● **Bagian Dokumen**:
****************
Oleh: Muhamad Bukhari Muslim*
Suasana perhelatan Tanwir IMM di Lombok berlangsung hangat. Pidato yang disampaikan Ketua Umum PP Muhammadiyah Haedar Nashir disambut gemuruh tepuk tangan oleh peserta Tanwir. Hal itu karena yang disampaikan Haedar dalam pidatonya menyoroti masalah cadar. Sesuatu yang menjadi keresahan warga IMM. Sesuatu yang ditakutkan menjadi ‘alarm’ tentang masuknya paham keagamaan konservatif di tubuh IMM.
Kader-kader ikatan yang progresif merasa bersyukur ketika persoalan ini diangkat langsung oleh pimpinan tertingginya. Sebab hal ini telah lama menjadi bahan diskusi mereka, baik di warung kopi ataupun di forum-forum diskusi. Khususnya anak-anak IMM yang berpikiran maju, paham akan identitas keagamaan Muhammadiyah, dan gelisah terhadap paham keagamaan IMM yang berpotensi berjalan mundur belakang. Berubah orientasinya dari yang dulu inklusif dan berkemajuan menuju ekslusif dan berkemunduran.
IMM dan Cadar
Jujur, kritik yang dilancarkan Haedar Nashir soal cadar tersebut sangat menggigit. Sangat berbeda ketika disampaikan anak IMM sendiri. Itu mungkin karena posisi atau jabatan Haedar sebagai orang tertinggi di persyarikatan. Jabatan yang disandangnya itu membuat isi penyampaiannya soal cadar jadi lebih ber-power dan menghujam ke bawah.
****************
● **Tujuan Tugas 1**:
Salin dengan persis sebagian tulisan tentang IMM dan cadar di atas, dimulai dari kata-kata "Kader-kader ikatan yang" dan berhenti setelah "ekslusif dan berkemunduran.".
● **Tujuan Tugas 2**:
Teruskan tulisan tentang IMM dan cadar di atas, mulai sesudah kalimat terakhirnya.
****************
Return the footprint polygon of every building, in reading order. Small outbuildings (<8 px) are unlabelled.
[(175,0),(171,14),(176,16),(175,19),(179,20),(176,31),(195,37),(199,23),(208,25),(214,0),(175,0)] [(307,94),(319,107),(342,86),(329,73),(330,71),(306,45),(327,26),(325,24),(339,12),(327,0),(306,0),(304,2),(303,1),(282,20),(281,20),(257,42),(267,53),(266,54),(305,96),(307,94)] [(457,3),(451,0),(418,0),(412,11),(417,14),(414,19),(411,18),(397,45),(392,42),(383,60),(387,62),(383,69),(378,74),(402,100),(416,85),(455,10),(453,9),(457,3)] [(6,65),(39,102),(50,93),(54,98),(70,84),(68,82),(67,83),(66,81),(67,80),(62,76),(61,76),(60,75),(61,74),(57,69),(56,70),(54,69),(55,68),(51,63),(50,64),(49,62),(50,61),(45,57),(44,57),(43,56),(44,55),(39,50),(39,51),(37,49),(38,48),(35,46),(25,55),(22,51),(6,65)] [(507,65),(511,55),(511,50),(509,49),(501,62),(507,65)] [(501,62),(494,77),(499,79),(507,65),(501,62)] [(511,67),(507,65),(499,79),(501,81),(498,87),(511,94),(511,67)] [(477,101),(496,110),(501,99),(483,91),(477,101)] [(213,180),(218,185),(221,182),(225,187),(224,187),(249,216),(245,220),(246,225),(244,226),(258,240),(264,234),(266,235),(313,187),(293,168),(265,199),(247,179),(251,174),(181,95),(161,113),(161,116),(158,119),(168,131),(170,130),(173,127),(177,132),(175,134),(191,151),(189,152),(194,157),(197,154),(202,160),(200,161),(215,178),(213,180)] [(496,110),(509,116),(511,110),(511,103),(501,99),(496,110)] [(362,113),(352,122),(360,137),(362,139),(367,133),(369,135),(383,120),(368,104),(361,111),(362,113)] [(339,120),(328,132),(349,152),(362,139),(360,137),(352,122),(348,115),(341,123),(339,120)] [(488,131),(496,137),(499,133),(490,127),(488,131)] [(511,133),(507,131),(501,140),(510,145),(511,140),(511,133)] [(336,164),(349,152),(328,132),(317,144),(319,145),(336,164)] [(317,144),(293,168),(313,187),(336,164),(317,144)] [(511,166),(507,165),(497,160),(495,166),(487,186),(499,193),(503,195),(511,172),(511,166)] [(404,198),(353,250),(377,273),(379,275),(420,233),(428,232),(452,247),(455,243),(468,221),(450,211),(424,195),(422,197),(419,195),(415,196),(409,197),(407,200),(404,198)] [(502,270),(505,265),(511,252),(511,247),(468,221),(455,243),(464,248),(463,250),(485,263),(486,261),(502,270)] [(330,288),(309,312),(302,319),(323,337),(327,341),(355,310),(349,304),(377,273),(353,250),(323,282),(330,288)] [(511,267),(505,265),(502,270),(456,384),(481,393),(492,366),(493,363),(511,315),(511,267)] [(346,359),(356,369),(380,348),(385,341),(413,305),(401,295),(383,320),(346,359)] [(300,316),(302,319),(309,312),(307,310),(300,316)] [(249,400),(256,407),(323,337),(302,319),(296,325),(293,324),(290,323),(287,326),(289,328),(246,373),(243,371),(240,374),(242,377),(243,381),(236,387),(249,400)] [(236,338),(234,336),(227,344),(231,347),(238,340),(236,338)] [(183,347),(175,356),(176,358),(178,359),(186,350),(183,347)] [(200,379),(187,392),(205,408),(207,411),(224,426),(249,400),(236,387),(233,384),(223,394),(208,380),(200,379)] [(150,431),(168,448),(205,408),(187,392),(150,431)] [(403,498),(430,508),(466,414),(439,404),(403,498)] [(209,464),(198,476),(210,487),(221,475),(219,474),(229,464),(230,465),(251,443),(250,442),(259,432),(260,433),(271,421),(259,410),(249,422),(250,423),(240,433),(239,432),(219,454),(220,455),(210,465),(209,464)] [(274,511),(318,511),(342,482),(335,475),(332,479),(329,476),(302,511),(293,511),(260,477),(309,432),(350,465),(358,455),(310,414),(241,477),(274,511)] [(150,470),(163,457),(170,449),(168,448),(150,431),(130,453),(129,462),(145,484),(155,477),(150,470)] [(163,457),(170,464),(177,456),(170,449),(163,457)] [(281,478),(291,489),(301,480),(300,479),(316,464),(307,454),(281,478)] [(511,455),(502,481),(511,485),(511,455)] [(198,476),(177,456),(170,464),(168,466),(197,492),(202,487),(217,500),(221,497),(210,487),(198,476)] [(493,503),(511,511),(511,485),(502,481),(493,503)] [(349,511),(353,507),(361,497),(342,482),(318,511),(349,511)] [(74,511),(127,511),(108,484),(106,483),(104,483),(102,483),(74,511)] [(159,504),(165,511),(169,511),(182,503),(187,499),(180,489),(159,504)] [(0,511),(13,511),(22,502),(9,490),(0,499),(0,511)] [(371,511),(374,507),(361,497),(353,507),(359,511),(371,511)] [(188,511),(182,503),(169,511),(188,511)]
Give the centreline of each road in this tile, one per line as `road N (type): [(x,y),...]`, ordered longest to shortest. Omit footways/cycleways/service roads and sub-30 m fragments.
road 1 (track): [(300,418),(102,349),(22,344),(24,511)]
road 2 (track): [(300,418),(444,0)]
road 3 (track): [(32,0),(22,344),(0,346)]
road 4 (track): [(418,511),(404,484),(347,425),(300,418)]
****************
● **Hasil Akhir 1**:
Kader-kader ikatan yang progresif merasa bersyukur ketika persoalan ini diangkat langsung oleh pimpinan tertingginya. Sebab hal ini telah lama menjadi bahan diskusi mereka, baik di warung kopi ataupun di forum-forum diskusi. Khususnya anak-anak IMM yang berpikiran maju, paham akan identitas keagamaan Muhammadiyah, dan gelisah terhadap paham keagamaan IMM yang berpotensi berjalan mundur belakang. Berubah orientasinya dari yang dulu inklusif dan berkemajuan menuju ekslusif dan berkemunduran.

● **Hasil Akhir 2**:
Masuk soal cadar. Saya melihat bahwa
ada semacam kekhawatiran dalam diri Haedar Nashir jika keberadaan IMMawati bercadar itu akan menggerogoti dan mereduksi paham keagamaan ala Muhammadiyah dan menggantinya dengan paham keagamaan yang mereka dapatkan dari luar. Itu tercermin dalam kalimatnya berikut:
“Pertama, secara teknis, (cadar)
mengalami banyak-banyak kesulitan. Kemudian yang kedua, dalam tertib sosial, ada kesulitan untuk saling mengenal. Dalam konteks keperluan publik juga ada urusan-urusan yang memang muka harus tampak. Jadi tidak perlu khawatir, walau demi
kehati-hatian, wajah perempuan muslimah akan tetap punya muru’ah, terjaga dan dijaga. Karena masing-masing baik perempuan muslimah ataupun laki-laki muslim punya marwah, yang kedua punya akhlak, yang ketiga ada hukum, yang keempat ada tertib sosial. Nah, inilah yang dipakai tarjih. Saya ingin anak IMM selesai
soal ini, yakni merujuk pada tarjih. Bagi yang ada punya pemahaman lain karena
mungkin belajar dari tempat lain, maka berilah pemahaman dengan cara bil hikmah (dengan hikmah), wal mauizotil hasanah (nasehat yang baik), wa jadilhum billati hiya ahsan (debatlah mereka dengan cara yang baik).
Perhatikan kalimat beliau bagian, “Bagi
yang ada punya pemahaman lain karena mungkin belajar dari tempat lain, maka
berilah pemahaman”. Hal itu paling tidak sedikit memberi bocoran pada kita bahwa apa yang dikhawatirkan oleh Haedar dan mungkin juga sebagian anak IMM dari fenomena maraknya IMMawati bercadar bukanlah cadar itu sendiri, melainkan
apa yang berada di baliknya (beyond). Orang dengan kemampuan semiotik
akan mampu menangkap pesan tersebut.
Apalagi jika ditambahkan dengan realitas bahwa banyak dari mereka yang bercadar, sering tidak mengembangkan dan mengamalkan paham keagamaan ala Muhammadiyah. Mereka walaupun telah masuk IMM, masih menerapkan pola pikir keagamaan lain yang secara diametral bertentangan atau bersebrangan dengan Muhammadiyah.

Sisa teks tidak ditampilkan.